Parte 1
Parte 1
UM COMPANHEIRO
“Um companheiro te amará, e somente você. Nenhum outro pode se comparar, e ele ou ela te valorizará acima de tudo no mundo”, minha mãe disse, beijando minha testa.
Suspirei, perdida em um sonho. Mal podia esperar para encontrar meu companheiro. Ele seria perfeito – bonito, engraçado, inteligente, corajoso, belo. Ele me amaria… somente a mim… e… e…
Presente
A dor era um peso esmagador. Ver ele, ouvir ele, *saber* que meu companheiro – aquele que deveria me amar acima de todos os outros – amava outra pessoa. Era como uma traição gravada no osso.
Eu o odiaria se pudesse.
Eu o rejeitaria, se ao menos pudesse. Eu queria poder.
“Suba, vou te dar uma carona”, Javier ofereceu, inclinando-se ligeiramente para Ivan subir nas costas dele.
Foguei para eles, a fúria subindo em meu peito. Meus pés gritavam de exaustão! Ele não deveria estar carregando *meu*, me tratando como uma princesa?
Claro, não verbalizei o pensamento. Seria insano. Ivan era nossa Luna, nosso segundo Alfa, e Javier, meu companheiro, era nosso Beta. Era uma dinâmica de poder que eu não podia me dar ao luxo de desafiar.
Diminuindo o ritmo, deliberadamente fiquei para trás, olhando para o chão da floresta.
Estávamos indo para o Palácio do Conselho dos Anciãos, uma caminhada de dez milhas. Como o caminho era inacessível para veículos, caminhamos.
Chegamos ao Palácio antes do anoitecer, e todos os dez de nós fomos designados para quartos para limpar antes do jantar e das discussões. Ivan queria propor que Javier, sua prima mais nova, Yanamarie, e seu companheiro, Jarell, deixassem nosso território e se aventurassem na cidade para estudar medicina e armamento. Seria muito benéfico para nós, dado o uso crescente de venenos estranhos e armas avançadas pelos caçadores.
Nós éramos lobisomens, aparentemente um dos últimos quatro grupos ainda vivos. Caçadores haviam dizimado nossos números, e nós havíamos visto uma tendência perturbadora: lobos de idade estavam sendo emparelhados com humanos talentosos.
Eu preferiria ser emparelhada com um humano talentoso do que com esse babaca insensível.
Suspirei enquanto a água morna lavava o suor e a dor. Javier bateu no vidro do chuveiro.
“Sim, Javier?” chamei.
“Estarei me vestindo no quarto da Luna e o escoltando para o jantar”, ele disse, então se foi antes que eu pudesse responder. Meu peito doía com um vazio familiar e agonizante.

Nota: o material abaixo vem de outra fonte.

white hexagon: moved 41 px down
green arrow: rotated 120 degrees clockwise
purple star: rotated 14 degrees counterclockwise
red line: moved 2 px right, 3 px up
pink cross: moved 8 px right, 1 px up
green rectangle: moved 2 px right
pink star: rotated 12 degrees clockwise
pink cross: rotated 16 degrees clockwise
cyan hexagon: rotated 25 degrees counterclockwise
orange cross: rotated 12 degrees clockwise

Por que ele não poderia me escoltar para o jantar?
Por que ele não poderia me amar como ele ama Ivan?
Arrepiei com a futilidade do pensamento. Ele nunca faria essas coisas por mim. Forcei um sorriso, inclinando os lábios para cima no meu reflexo. Era uma performance? Eu conseguiria até enganhar a mim mesma?
O jantar foi agradável, cheio de conversas educadas até que chegou a hora das discussões sérias. Todos os lobos de baixa patente foram dispensados para seus quartos, deixando apenas Javier, Ivan e eu presentes para as conversas.
“Fale, Luna”, Alaric, o chefe do Conselho, disse depois que os servos limpado a mesa.
“Obrigado, Ancião. Proponho que a Curandeira Yanamarie, prima de Javier, seja enviada para o mundo humano por três anos para estudar seus avanços na medicina, junto com seu companheiro, Jares, que estudará suas armas. Acredito que entender e nos familiarizar com o progresso que os caçadores humanos fizeram na perfeição de suas técnicas para capturar e assassinar nossos semelhantes beneficiará muito a todos nós”, Ivan disse, encontrando o olhar de cada Ancião por um momento.
O silêncio se instalou enquanto os Anciãos consideravam as palavras de Ivan. Finalmente, o Chefe do Conselho Alaric falou.
“Sua proposta tem mérito, Luna. Concederemos seu pedido, mas não por mais de três anos.” Alaric esperou pelo aceno de Ivan.
“Bom. Vocês podem descansar hoje à noite e retornar ao seu território pela manhã. Os Anciãos e eu se juntarão aos Alfas para sua conferência, então não estaremos em sua companhia. Desejamos a todos uma boa noite e uma jornada segura para casa.” Alaric se levantou, seguido pelos outros quatro Anciãos.
Assim que eles foram embora, a Luna soltou um grito de alegria, e meu companheiro olhou para ele como se o sol brilhasse do seu traseiro.
Tenho certeza de que ele nem sequer percebeu que eu estava saindo do quarto. A indiferença era uma dor física.